Sports – Football – équipe de France : le Chili plutôt que l’Allemagne au Vélodrome, les dessous d’une programmation compliquée
Le Vélodrome rêvait de l’Allemagne, il aura le Chili, le 26 mars prochain. L’affiche va être confirmée rapidement, sans doute vendredi, par la Fédération française de football qui a rencontré bien des difficultés à trouver un adversaire aux Bleus de Didier Deschamps. Elle se révèle moins glamour, moins historique que celles entre les meilleurs ennemis qui se sont affrontés tant de fois dans des duels souvent épiques et marquants. Mais elle a un mérite : offrir au public marseillais une nouvelle représentation d’Alexis Sanchez qui s’en est allé de l’OM sans pouvoir dire au revoir, à l’issue d’une saison dernière où il a marqué les esprits par sa combativité, sa technique et ses buts. Suffisant pour sécher les larmes marseillaises après avoir vu la Nationalmannschaft lui filer sous le nez ?

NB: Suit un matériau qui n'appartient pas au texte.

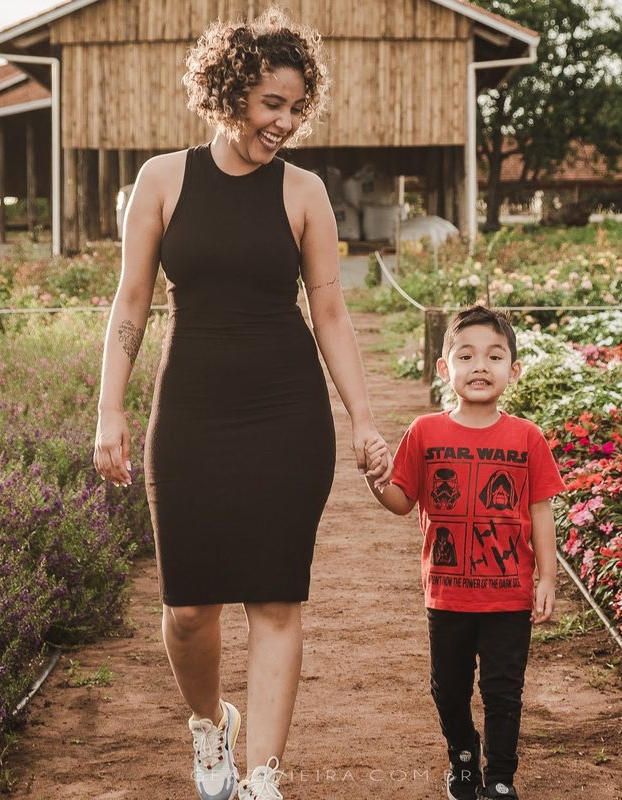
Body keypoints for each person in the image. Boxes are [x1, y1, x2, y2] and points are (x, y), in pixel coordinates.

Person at [92, 8, 392, 800]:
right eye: (270, 104)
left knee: (276, 598)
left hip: (287, 416)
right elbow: (130, 303)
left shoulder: (305, 192)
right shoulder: (162, 180)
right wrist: (109, 410)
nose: (284, 123)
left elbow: (331, 313)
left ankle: (262, 778)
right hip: (190, 412)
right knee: (189, 608)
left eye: (296, 107)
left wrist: (362, 419)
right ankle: (209, 724)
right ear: (229, 94)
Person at [366, 306, 566, 800]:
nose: (480, 366)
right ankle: (462, 756)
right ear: (444, 368)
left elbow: (540, 511)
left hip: (509, 594)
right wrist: (377, 480)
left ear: (513, 371)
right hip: (448, 594)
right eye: (467, 356)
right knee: (449, 689)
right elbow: (402, 501)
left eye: (494, 357)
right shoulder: (424, 432)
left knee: (503, 691)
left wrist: (546, 577)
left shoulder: (527, 437)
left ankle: (500, 778)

Car pour ses retrouvailles avec Marseille et le Vel’, deux ans après le succès en amical contre la Côte d’Ivoire (2-1), l’équipe de France devait initialement jouer une sorte de revanche de la demi-finale de l’Euro-2016, remportée contre les Allemands (2-0) dans une inoubliable ambiance de dingo. La FFF avait promis cet adversaire de renom à l’organisation marseillaise au cœur de l’automne 2023. La fête s’annonçait grandiose, Didier Deschamps accueillait cette perspective avec bienveillance, à deux mois et demi du début de l’Euro en Allemagne, et six mois après un premier galop amical entre les deux escouades, remporté par les Allemands (2-1), à Dortmund.
Le lobbying d’Aulas
C’était sans compter sur le forcing d’un certain Jean-Michel Aulas auprès de Philippe Diallo, le boss de la Fédération. L’ancien patron de l’OL, également vice-président de la 3F, a pesé de tout son poids et usé d’un lobbying intense pour que les dirigeants du football français reviennent sur leur promesse et que cette affiche, prévue le 23 mars, se tienne dans un autre théâtre, si possible le sien. Il a eu gain de cause puisque l’enceinte de Décines-Charpieu, dans la proche banlieue lyonnaise, a été désignée le 11 décembre dernier, faisant voler en éclats le rêve marseillais.
Une attitude qui avait agacé l’élu aux sports de la ville. Sébastien Jibrayel était monté au créneau sur ses réseaux sociaux pour réclamer un adversaire digne de Marseille. Le nom de la Belgique est rapidement sorti du chapeau, histoire d’atténuer la colère méridionale. Impossible, les Diables Rouges avaient déjà pris un autre engagement au même moment, avec un choc contre l’Angleterre. Nouvelle désillusion quelques heures plus tard : le futur adversaire ne serait pas qualifié pour le prochain Euro ni engagé dans les barrages qui se tiennent au même moment.
La Norvège de Haaland et le Ghana des Ayew longtemps envisagés
TF1 a également mis son grain de sel. Au départ, il était question que ce premier match amical de mars se dispute le vendredi 22 mars. Mais le poids d’un France-Allemagne a conduit les décideurs de la chaîne privée, partenaire historique des Bleus, à privilégier l’option du samedi soir, quitte à réduire le temps de récupération entre les deux rencontres. Avec trois jours d’écart, impossible pour Deschamps et ses troupes d’avoir deux adversaires de premier plan.
« DD » et son staff avaient un autre souhait : se frotter à un rival au jeu similaire à ce qu’ils vont retrouver lors du grand raout continental. L’Autriche (17 juin) et les Pays-Bas (21 juin) sont au programme, en attendant de connaître l’identité du vainqueur des barrages. Deux nations ont longtemps été évoquées : la Norvège d’Erling Haaland et le Ghana d’André Ayew. La première répondait davantage à ce que recherchaient les Bleus, alors désireux d’affronter un adversaire du Nord de l’Europe.
Sébastien Jibrayel : « Je me réjouis d’avoir été entendu »
Cette rencontre aurait donné lieu à un match dans le match très attendu entre le capitaine des Bleus Kylian Mbappé et le prodige de Manchester City, le premier avec leur pays respectif, après s’être défiés une seule fois en clubs, à l’occasion du 8e de finale de Ligue des champions entre le PSG et le Borussia Dortmund, à l’hiver 2020.
Ce sera donc pour une autre fois. Place au Chili d’Alexis, donc, ce qui satisfait la ville de Marseille. « Nous devions avoir une équipe de seconde zone européenne, ce qui ne me convenait pas du tout. J’en ai fait part à la 3F et je me réjouis d’avoir été entendu avec l’accueil du Chili et le retour au Vélodrome d’Alexis Sanchez !« , applaudit Sébastien Jibrayel.